── Extracted entries ──
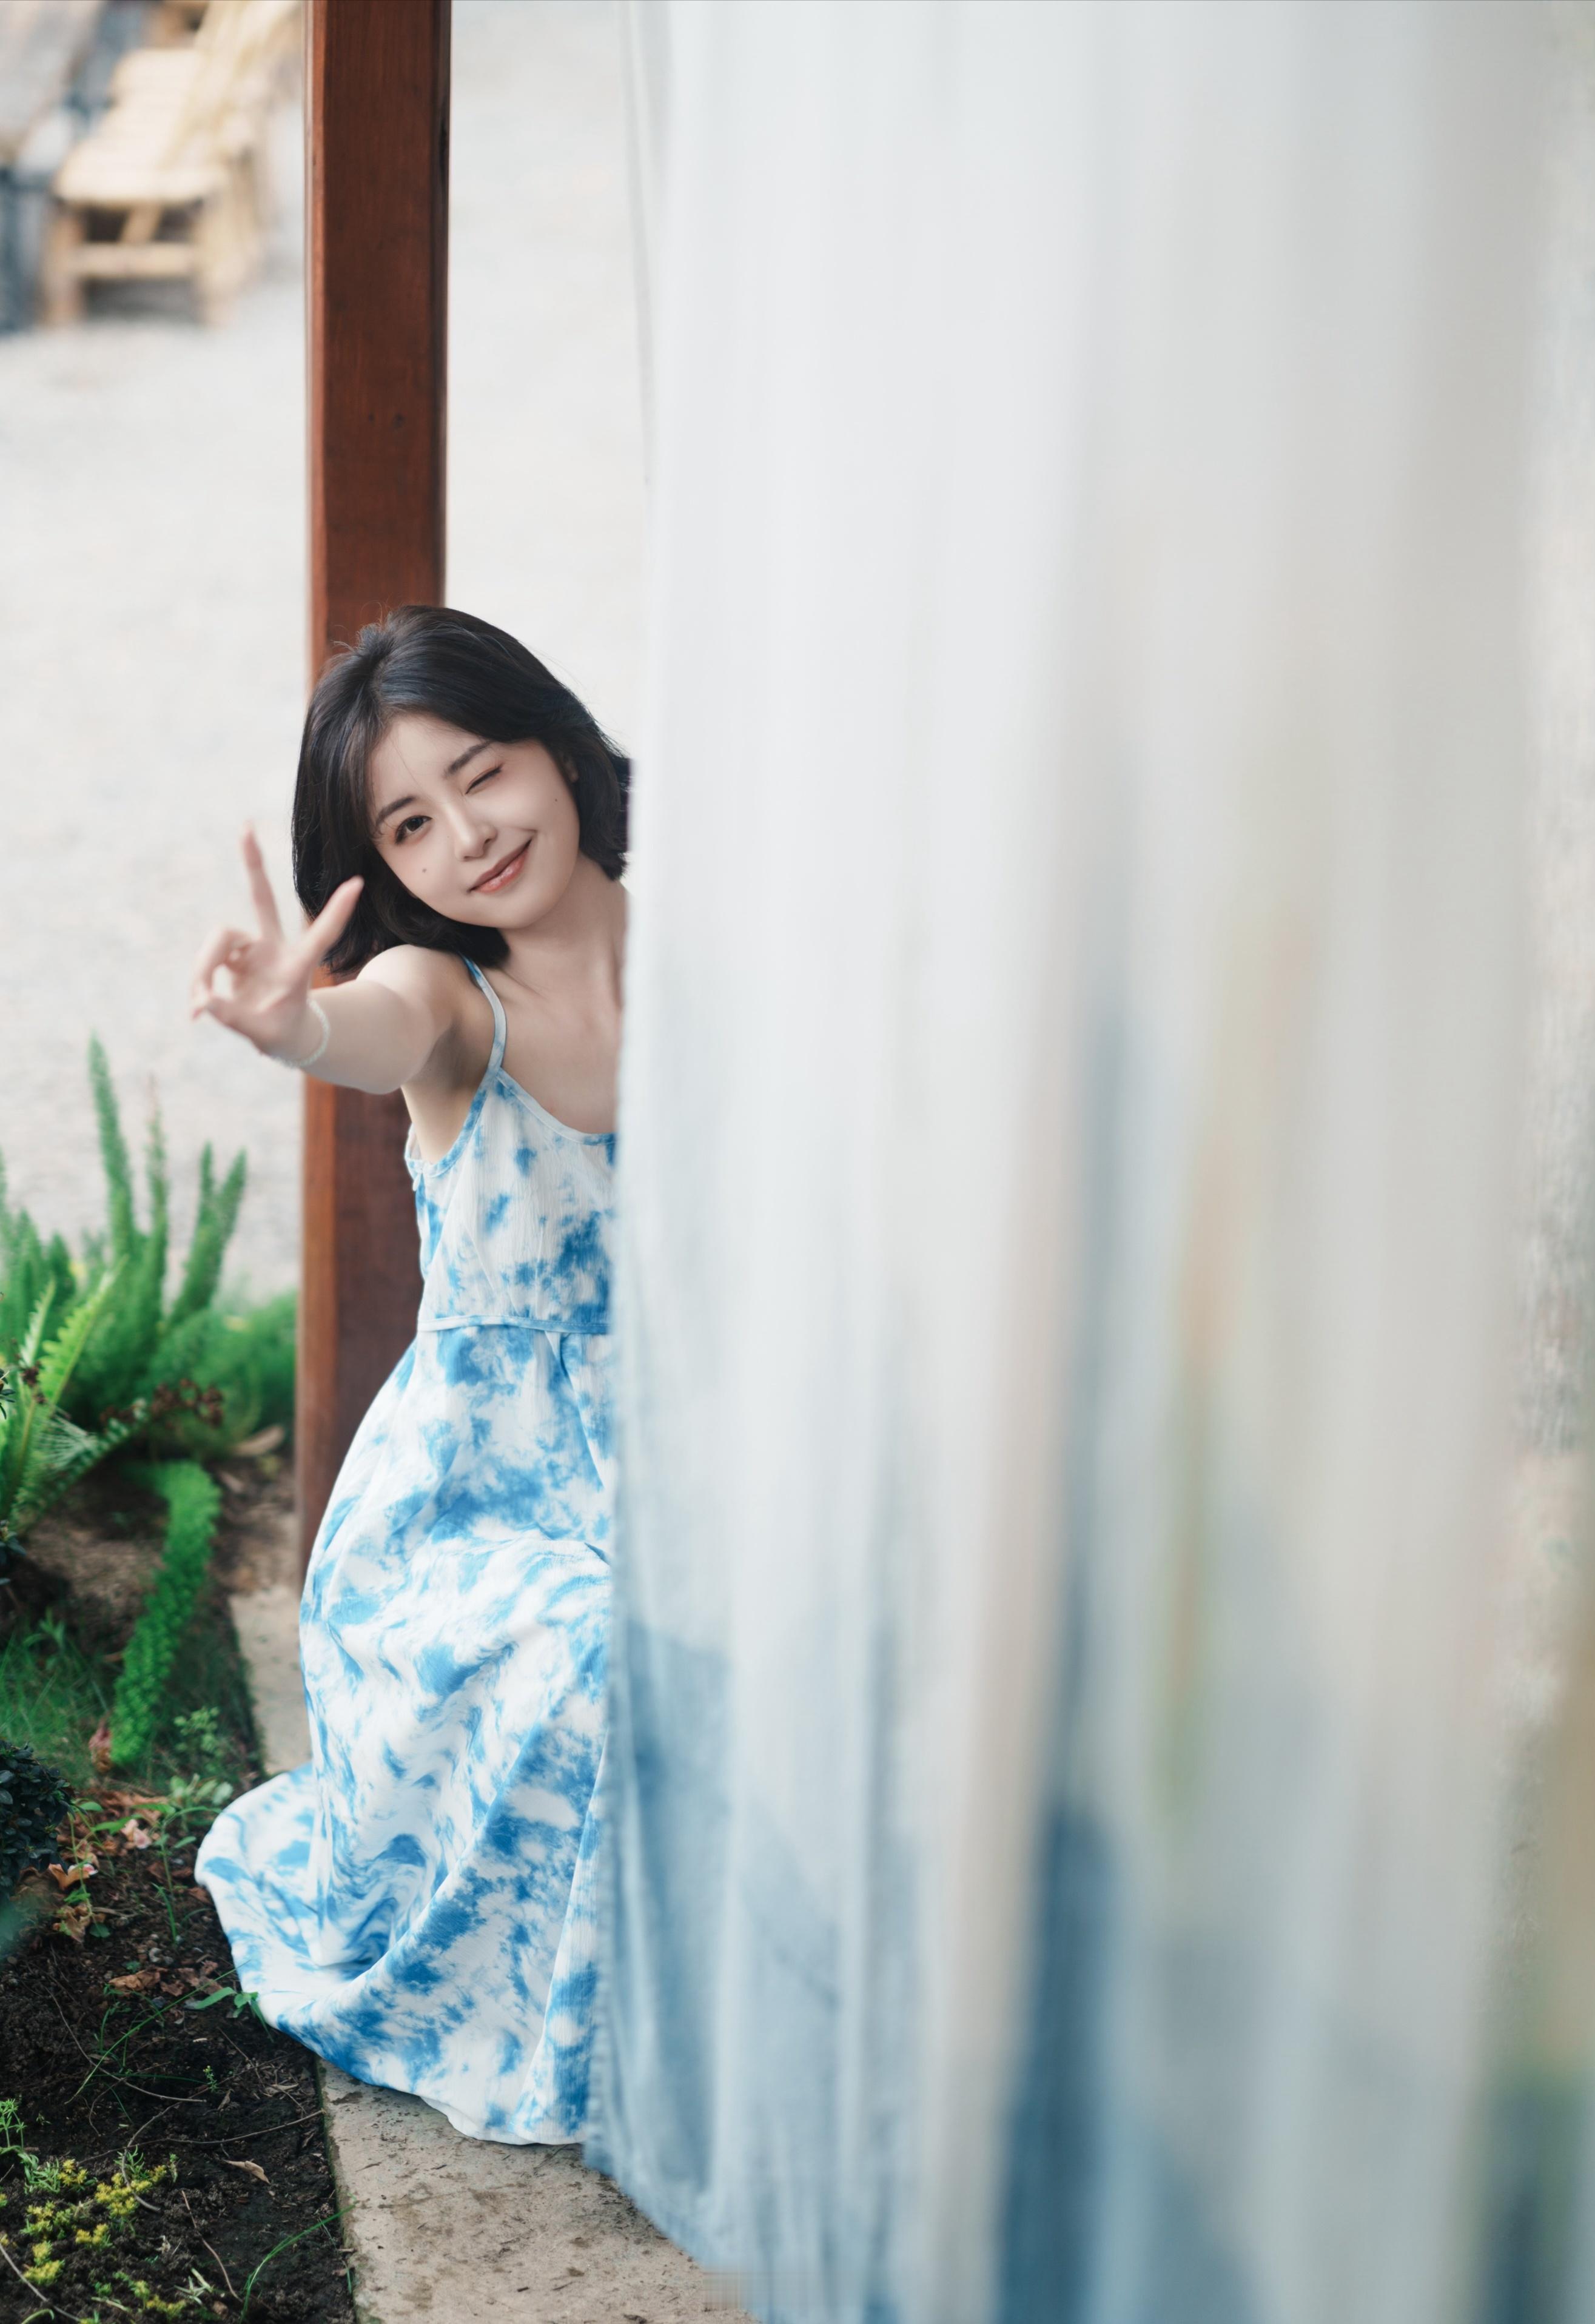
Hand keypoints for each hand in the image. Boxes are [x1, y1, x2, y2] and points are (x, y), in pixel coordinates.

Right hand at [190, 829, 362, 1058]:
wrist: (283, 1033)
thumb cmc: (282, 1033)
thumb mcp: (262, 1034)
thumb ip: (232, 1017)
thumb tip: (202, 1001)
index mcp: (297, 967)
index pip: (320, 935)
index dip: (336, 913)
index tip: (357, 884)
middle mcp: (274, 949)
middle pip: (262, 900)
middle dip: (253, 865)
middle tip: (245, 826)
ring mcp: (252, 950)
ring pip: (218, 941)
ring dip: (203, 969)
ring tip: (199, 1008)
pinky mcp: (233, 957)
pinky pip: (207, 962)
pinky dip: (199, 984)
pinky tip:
───
→ **What is being asked**: The answer must be the lines from the one containing "ring mcp: (252, 950)" through the last line of the records, written out exactly; please include nothing more.

→ **Solved exercise**:
ring mcp: (252, 950)
ring pip: (218, 941)
ring dip: (203, 969)
ring tip: (199, 1008)
pinky mcp: (233, 957)
pinky pip: (207, 962)
pinky dip: (199, 984)
pinky tip:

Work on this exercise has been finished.